Toen is iedereen weer naar huis gegaan en ben jij met oma meegegaan. Papa en ik hebben heel rustig afscheid van Guus kunnen nemen. Hij is bij papa in zijn armen overleden. Hierna mochten wij je broertje nog wassen in een badje en hebben wij hem in een bedje gelegd. Hij moest nog een dagje in het ziekenhuis blijven en op maandagochtend namen wij hem in de maxi cosi in onze eigen auto mee naar huis. Papa en ik hebben hem thuis, in de logeerkamer, in zijn bedje gelegd. Zo konden wij de hele week naar hem kijken, liedjes voor hem zingen en hem nog even aaien. Jij hebt heel veel mooie tekeningen voor hem gemaakt, knuffeltjes bij hem gelegd en muziek aan hem laten horen. Je was zo lief voor hem! Al vond je het wel vreemd dat hij zo koud werd. Op zaterdag hebben we Guus meegenomen naar Zutphen, waar heel veel mensen nog even naar hem kwamen kijken. Jij hebt samen met Jur nog twee liedjes voor hem gezongen. Als aller laatste brachten wij Guus met z'n drieën naar een oven en is het lichaam van je stoere broertje Guus verbrand. De as van Guus staat nu bij ons thuis op de vensterbank met een mooie foto, kaarsjes en af en toe een nieuw cadeautje of tekening van jou. Jij praat veel over Guus en je bent en blijft zijn lieve grote zus.

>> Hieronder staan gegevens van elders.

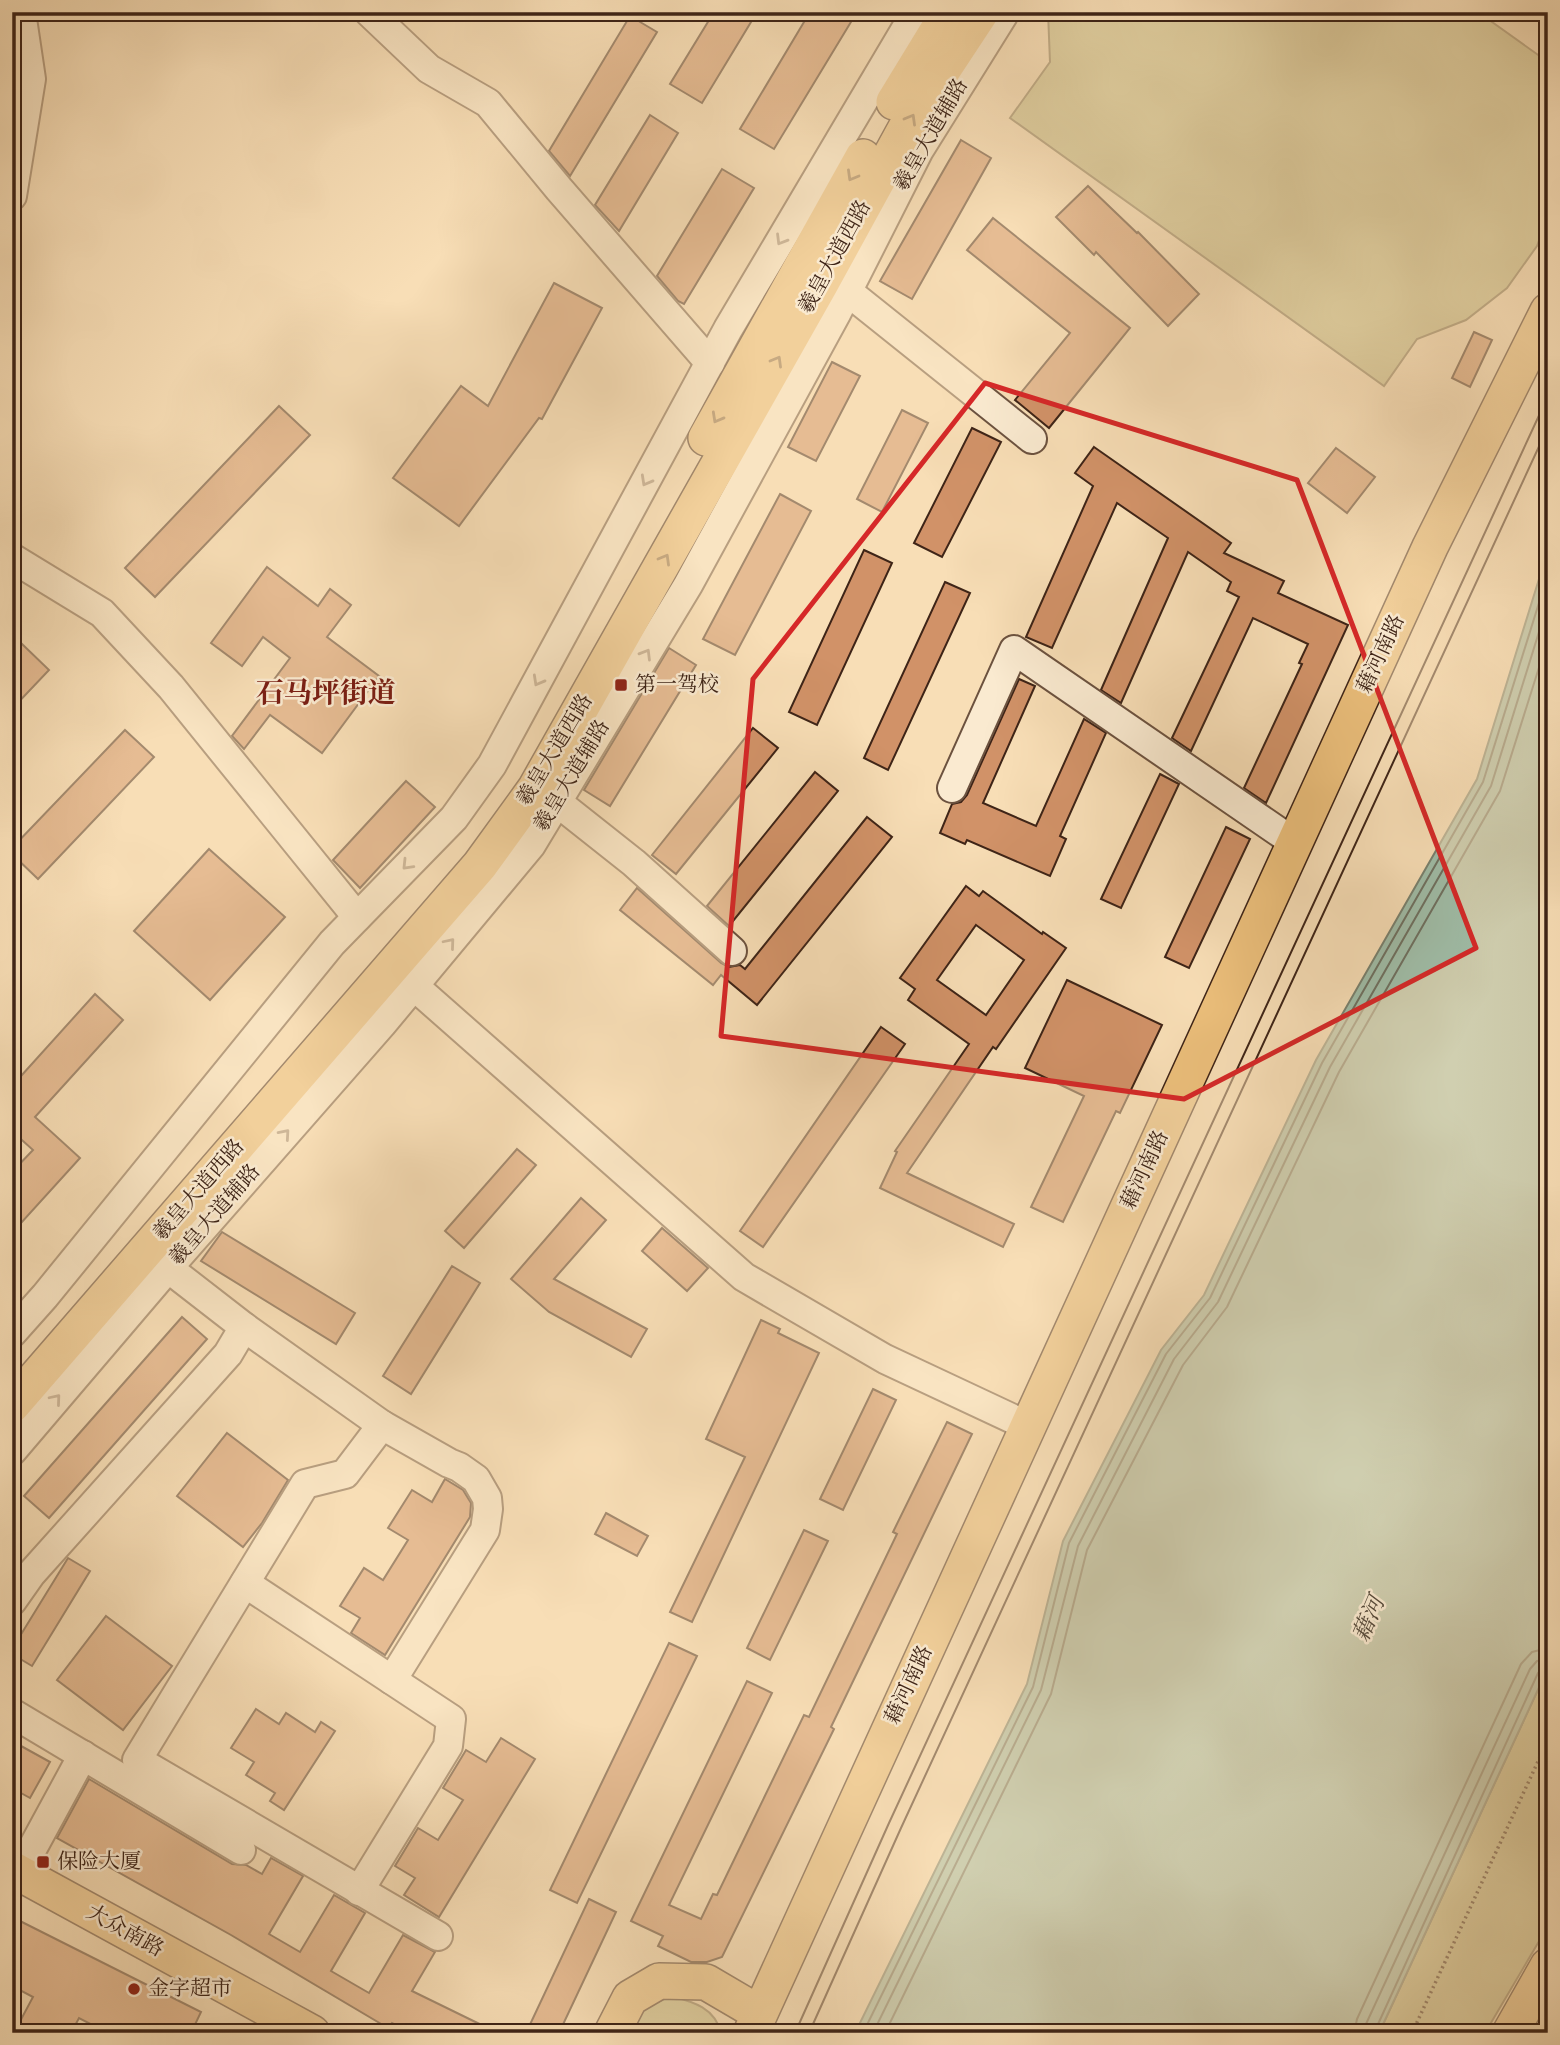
<svg xmlns="http://www.w3.org/2000/svg" width="1560" height="2045" viewBox="0 0 1560 2045" font-family="'Libre Bodoni','Noto Serif SC',serif">
	<style>
		.green { fill: #c5bf88; stroke: #827250; stroke-width: 2 }
		.water { fill: #9fbda8; stroke: #78806e; stroke-width: 2 }
		.lines { fill: none; stroke-linecap: round; stroke-linejoin: round }
		.shore { stroke: #6e7060; stroke-width: 2 }
		.building { fill: #d19268; stroke: #3e2417; stroke-width: 2; fill-rule: evenodd }
		.minor-casing { stroke: #6c523f; stroke-width: 32 }
		.major-casing { stroke: #3e2417; stroke-width: 38 }
		.path { stroke: #3e2417; stroke-width: 3.5; stroke-dasharray: 2 3.5; stroke-linecap: butt }
		.minor { stroke: #faead0; stroke-width: 28 }
		.major { stroke: #ecbf7b; stroke-width: 35 }
		.tram { stroke: #3e2417; stroke-width: 2 }
		.oneway { stroke: #8c6a44 }
		.oneway2 { stroke: #9c8774 }
		.marked { fill: none; stroke: #d62828; stroke-width: 5; stroke-linejoin: round }
		.poi-dot { fill: #8f2418; stroke: #faead0; stroke-width: 2.5 }
		.labels { text-anchor: middle; dominant-baseline: central; stroke-width: 5; stroke-linejoin: round; paint-order: stroke }
		.street-label { font-size: 21px; fill: #3e2417; stroke: #faead0 }
		.poi-label { font-size: 21px; fill: #3e2417; stroke: #faead0; text-anchor: start }
		.water-label { font-size: 23px; font-style: italic; fill: #564a3b; stroke: #faead0 }
		.district-label { font-size: 28px; font-weight: bold; fill: #7a1f14; stroke: #faead0 }
	</style>
	<rect width="100%" height="100%" fill="#f8deb6"/>
	<filter id="stains"><feTurbulence type="fractalNoise" baseFrequency=".00286" numOctaves="4"/><feColorMatrix values="0 0 0 0 .2 0 0 0 0 .09 0 0 0 0 .02 0 0 0 .5 -.17"/></filter>
	<radialGradient id="worn" r=".72"><stop offset=".6" stop-color="#630" stop-opacity="0"/><stop offset="1" stop-color="#630" stop-opacity=".3"/></radialGradient>
	<g class="green">
		<path d="M1048,12H1478L1548,62V215L1537,246L1507,288L1466,320L1417,339L1384,386L1010,118L1050,62Z"/>
		<path d="M1548,1668V1926L1485,2033H1379Z"/>
		<path d="M671,1996C694,2002 715,2008 721,2033H630L642,2009Z"/>
	</g>
	<path class="water" d="M1548,550V1668L1379,2033H855L1027,1684L1063,1541L1161,1350L1204,1295L1316,1060L1477,779Z"/>
	<g class="lines">
		<g class="shore">
			<path d="M863,2033L1033,1687L1069,1543L1166,1354L1210,1298L1322,1063L1483,782L1548,574"/>
			<path d="M873,2033L1041,1690L1078,1546L1174,1359L1218,1302L1330,1067L1491,786L1548,603"/>
			<path d="M885,2033L1051,1694L1087,1550L1183,1365L1227,1307L1339,1072L1500,791L1548,639"/>
			<path d="M1354,2033L1357,2019L1521,1664L1532,1652L1548,1648"/>
			<path d="M1365,2033L1366,2024L1530,1669L1537,1661L1548,1659"/>
			<path d="M1374,2033L1538,1673L1542,1669L1548,1668"/>
		</g>
	</g>
	<g class="building">
		<path d="M714,12H735L751,22L702,103L670,84Z"/>
		<path d="M810,12H857L774,149L740,129Z"/>
		<path d="M630,16L657,32L570,176L549,151Z"/>
		<path d="M650,115L678,133L619,231L595,205Z"/>
		<path d="M961,140L991,158L912,299L880,281Z"/>
		<path d="M722,169L754,188L684,304L678,301L657,276Z"/>
		<path d="M1088,186L1137,233L1138,232L1199,294L1168,326L1096,252L1094,255L1056,217Z"/>
		<path d="M993,218L1130,328L1049,428L1015,400L1070,333L967,250Z"/>
		<path d="M554,283L602,308L542,419L539,418L459,526L393,478L461,386L488,406Z"/>
		<path d="M1474,332L1492,340L1470,387L1452,378Z"/>
		<path d="M832,362L860,376L816,461L788,447Z"/>
		<path d="M279,406L310,435L155,597L125,568Z"/>
		<path d="M902,410L928,423L882,512L857,499Z"/>
		<path d="M972,428L1001,442L942,557L914,543Z"/>
		<path d="M1094,447L1231,543L1224,553L1284,581L1278,593L1348,625L1266,803L1244,788L1302,664L1299,663L1308,644L1253,618L1191,751L1172,738L1239,597L1227,591L1231,582L1188,552L1121,703L1101,690L1168,538L1117,503L1052,648L1026,637L1093,486L1075,473Z"/>
		<path d="M1336,448L1375,477L1347,513L1308,483Z"/>
		<path d="M780,494L811,511L735,655L703,639Z"/>
		<path d="M864,550L892,563L817,725L789,712Z"/>
		<path d="M267,567L318,606L330,589L351,605L327,637L379,676L322,753L270,715L244,749L232,736L290,658L263,637L242,666L211,643Z"/>
		<path d="M945,582L970,593L888,770L864,758Z"/>
		<path d="M21,643L49,670L12,709V652Z"/>
		<path d="M669,648L696,665L610,806L584,790Z"/>
		<path d="M1019,679L1035,686L983,803L1036,826L1084,719L1106,733L1060,836L1066,839L1050,876L967,840L965,844L940,833L952,804L961,802L967,795Z"/>
		<path d="M753,728L778,748L676,874L652,855Z"/>
		<path d="M125,730L154,757L38,879L12,854V848Z"/>
		<path d="M815,772L838,791L729,926L707,906Z"/>
		<path d="M1160,774L1179,784L1121,908L1101,899Z"/>
		<path d="M406,781L435,807L360,888L333,860Z"/>
		<path d="M867,817L892,837L757,1005L721,975L713,985L620,910L637,888L721,963L729,967L740,965L745,969Z"/>
		<path d="M1226,827L1250,839L1189,968L1165,957Z"/>
		<path d="M209,849L285,917L210,1000L134,931Z"/>
		<path d="M966,886L979,896L983,891L1042,934L1043,932L1066,948L996,1049L993,1047L907,1173L1014,1224L1003,1247L880,1188L897,1152L895,1151L969,1044L908,1000L915,989L900,978ZM976,925L1024,960L986,1015L937,980Z"/>
		<path d="M1067,980L1162,1025L1120,1113L1116,1111L1063,1222L1031,1207L1084,1096L1025,1068Z"/>
		<path d="M95,994L123,1020L35,1117L80,1158L12,1233V1172L33,1150L12,1131V1086Z"/>
		<path d="M881,1027L905,1044L763,1247L740,1231Z"/>
		<path d="M517,1149L536,1165L464,1248L445,1231Z"/>
		<path d="M581,1198L606,1220L554,1279L647,1329L631,1357L549,1312L511,1279Z"/>
		<path d="M662,1228L708,1268L687,1291L642,1251Z"/>
		<path d="M222,1232L355,1313L336,1344L201,1261Z"/>
		<path d="M452,1266L480,1283L411,1394L383,1376Z"/>
		<path d="M182,1317L207,1339L49,1518L24,1496Z"/>
		<path d="M761,1320L780,1329L778,1333L819,1353L692,1622L670,1612L745,1457L706,1439Z"/>
		<path d="M873,1389L896,1400L843,1510L820,1499Z"/>
		<path d="M947,1422L972,1434L831,1727L834,1729L722,1957L707,1962H691L658,1946L663,1936L631,1921L747,1681L772,1693L669,1905L701,1919L713,1894L717,1895L804,1715L809,1717L897,1534L893,1532Z"/>
		<path d="M227,1433L288,1480L262,1523L243,1547L177,1496Z"/>
		<path d="M445,1479L463,1490L471,1503L470,1517L385,1655L351,1633L360,1618L340,1606L364,1568L383,1580L408,1540L388,1528L412,1490L432,1502Z"/>
		<path d="M606,1513L648,1536L637,1556L595,1534Z"/>
		<path d="M804,1530L828,1541L770,1660L747,1648Z"/>
		<path d="M68,1558L90,1571L32,1666L12,1654V1649Z"/>
		<path d="M106,1616L172,1666L123,1730L57,1680Z"/>
		<path d="M669,1643L697,1656L577,1903L550,1890Z"/>
		<path d="M256,1709L279,1724L286,1713L315,1732L321,1722L335,1731L284,1810L270,1801L275,1793L246,1775L254,1762L231,1748Z"/>
		<path d="M501,1738L535,1759L439,1917L404,1895L415,1878L395,1866L418,1828L438,1840L463,1800L443,1788L466,1750L486,1762Z"/>
		<path d="M12,1741L50,1762L30,1798L12,1788Z"/>
		<path d="M89,1779L232,1864L246,1865L262,1874L271,1858L303,1876L269,1934L300,1952L334,1895L365,1913L331,1971L369,1993L403,1935L435,1952L412,1991L498,2033H412L392,2023L388,2028L231,1935L57,1838Z"/>
		<path d="M589,1899L616,1912L559,2033H526Z"/>
		<path d="M12,1917L201,2012L191,2033H108L79,2018L71,2033H29L17,2027L33,1997L12,1986Z"/>
	</g>
	<g class="lines">
		<defs>
			<g id="minor">
				<path d="M369,12L429,69L488,103L559,189L710,363"/>
				<path d="M12,196L31,79L21,12"/>
				<path d="M847,291L1032,439"/>
				<path d="M12,558L102,613L171,687L357,917"/>
				<path d="M952,788L1014,650L1295,843"/>
				<path d="M557,802L634,863L732,951"/>
				<path d="M414,986L744,1277L885,1359L1028,1426"/>
				<path d="M244,1327L382,1425L345,1474L305,1484L137,1760L438,1936"/>
				<path d="M12,1333L45,1296L332,943L454,818L492,765L728,329L916,12"/>
				<path d="M382,1425L449,1463L459,1467L476,1479L487,1498L488,1509L485,1530L392,1680"/>
				<path d="M12,1451L168,1268L382,1024L531,845L688,585L837,312L919,150L1005,12"/>
				<path d="M245,1583L451,1719L448,1746L359,1891"/>
				<path d="M12,1601L31,1574L228,1354L244,1327L168,1268"/>
				<path d="M12,1713L241,1850"/>
				<path d="M19,1873L83,1755"/>
			</g>
			<g id="major">
				<path d="M894,102L949,12"/>
				<path d="M706,438L863,157"/>
				<path d="M12,1405L480,865L535,789L820,285L913,115L981,12"/>
				<path d="M12,1869L312,2033"/>
				<path d="M612,2033L630,1998L659,1981L706,1982L759,2013"/>
				<path d="M751,2033L1430,547L1548,311"/>
				<path d="M1510,2033L1548,1966"/>
			</g>
		</defs>
		<use href="#minor" class="minor-casing"/>
		<use href="#major" class="major-casing"/>
		<path class="path" d="M1412,2033L1548,1740"/>
		<use href="#minor" class="minor"/>
		<use href="#major" class="major"/>
		<g class="tram">
			<path d="M795,2033L889,1823L1548,396"/>
			<path d="M809,2033L901,1828L1548,427"/>
		</g>
	</g>
	<defs><path id="oneway-chevron" d="M-2-3.5L2.5 0L-2 3.5" fill="none" stroke-width="1.6" stroke-linecap="round" stroke-linejoin="round" transform="scale(1.75)"/></defs>
	<g class="oneway">
		<use href="#oneway-chevron" transform="translate(911 119) rotate(-60)"/>
		<use href="#oneway-chevron" transform="translate(852 176) rotate(120)"/>
		<use href="#oneway-chevron" transform="translate(777 361) rotate(-60)"/>
		<use href="#oneway-chevron" transform="translate(717 418) rotate(119)"/>
		<use href="#oneway-chevron" transform="translate(665 559) rotate(-60)"/>
	</g>
	<g class="oneway2">
		<use href="#oneway-chevron" transform="translate(781 240) rotate(121)"/>
		<use href="#oneway-chevron" transform="translate(646 481) rotate(119)"/>
		<use href="#oneway-chevron" transform="translate(646 654) rotate(-59)"/>
		<use href="#oneway-chevron" transform="translate(538 681) rotate(119)"/>
		<use href="#oneway-chevron" transform="translate(407 865) rotate(134)"/>
		<use href="#oneway-chevron" transform="translate(450 943) rotate(-50)"/>
		<use href="#oneway-chevron" transform="translate(285 1134) rotate(-49)"/>
		<use href="#oneway-chevron" transform="translate(56 1399) rotate(-50)"/>
	</g>
	<path d="M0 0H1560V2045H0ZM985,383L1297,480L1476,948L1184,1099L721,1036L753,679Z" fill="#f8deb6" fill-opacity=".55" fill-rule="evenodd"/>
	<path class="marked" d="M985,383L1297,480L1476,948L1184,1099L721,1036L753,679Z"/>
	<g class="poi-dot">
		<rect x="614" y="678" width="14" height="14" rx="3.5"/>
		<rect x="36" y="1855" width="14" height="14" rx="3.5"/>
		<circle cx="134" cy="1989" r="7"/>
	</g>
	<g class="labels">
		<g class="street-label">
			<text transform="translate(931 135) rotate(-60)">羲皇大道辅路</text>
			<text transform="translate(835 257) rotate(-61)">羲皇大道西路</text>
			<text transform="translate(1381 654) rotate(-65)">藉河南路</text>
			<text transform="translate(555 750) rotate(-59)">羲皇大道西路</text>
			<text transform="translate(572 776) rotate(-59)">羲皇大道辅路</text>
			<text transform="translate(1145 1170) rotate(-65)">藉河南路</text>
			<text transform="translate(199 1190) rotate(-49)">羲皇大道西路</text>
			<text transform="translate(215 1215) rotate(-49)">羲皇大道辅路</text>
			<text transform="translate(909 1685) rotate(-65)">藉河南路</text>
			<text transform="translate(125 1931) rotate(29)">大众南路</text>
		</g>
		<g class="poi-label">
			<text x="635" y="685">第一驾校</text>
			<text x="57" y="1862">保险大厦</text>
			<text x="148" y="1989">金字超市</text>
		</g>
		<g class="water-label">
			<text transform="translate(1369 1619) rotate(-67)">藉河</text>
		</g>
		<g class="district-label">
			<text x="326" y="693">石马坪街道</text>
		</g>
	</g>
	<rect width="1560" height="2045" fill="none" stroke="#f8deb6" stroke-width="42"/>
	<rect x="14" y="14" width="1532" height="2017" fill="none" stroke="#3e2417" stroke-width="3.5"/>
	<rect x="21" y="21" width="1518" height="2003" fill="none" stroke="#3e2417" stroke-width="2"/>
	<rect width="100%" height="100%" filter="url(#stains)"/>
	<rect width="100%" height="100%" fill="url(#worn)"/>
</svg>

Papa en ik zijn natuurlijk wel eens verdrietig omdat Guus dood is, maar jij vindt dat niet erg. Jij zegt altijd; grote mensen huilen om Guus, maar Jur en ik niet. Want wij hebben veel foto's van hem.

En laatst speelde een vriendinnetje van jou bij ons, toevallig heet zij Guusje, en ging jij een tekening voor Guus maken. Dat snapte Guusje niet zo goed, want Guus was toch dood? Maar je legde aan haar uit dat je ook voor een dood broertje best een tekening kon maken. Dat vond ik heel lief om te horen. Voor jou en ons hoort Guus gewoon bij ons gezin.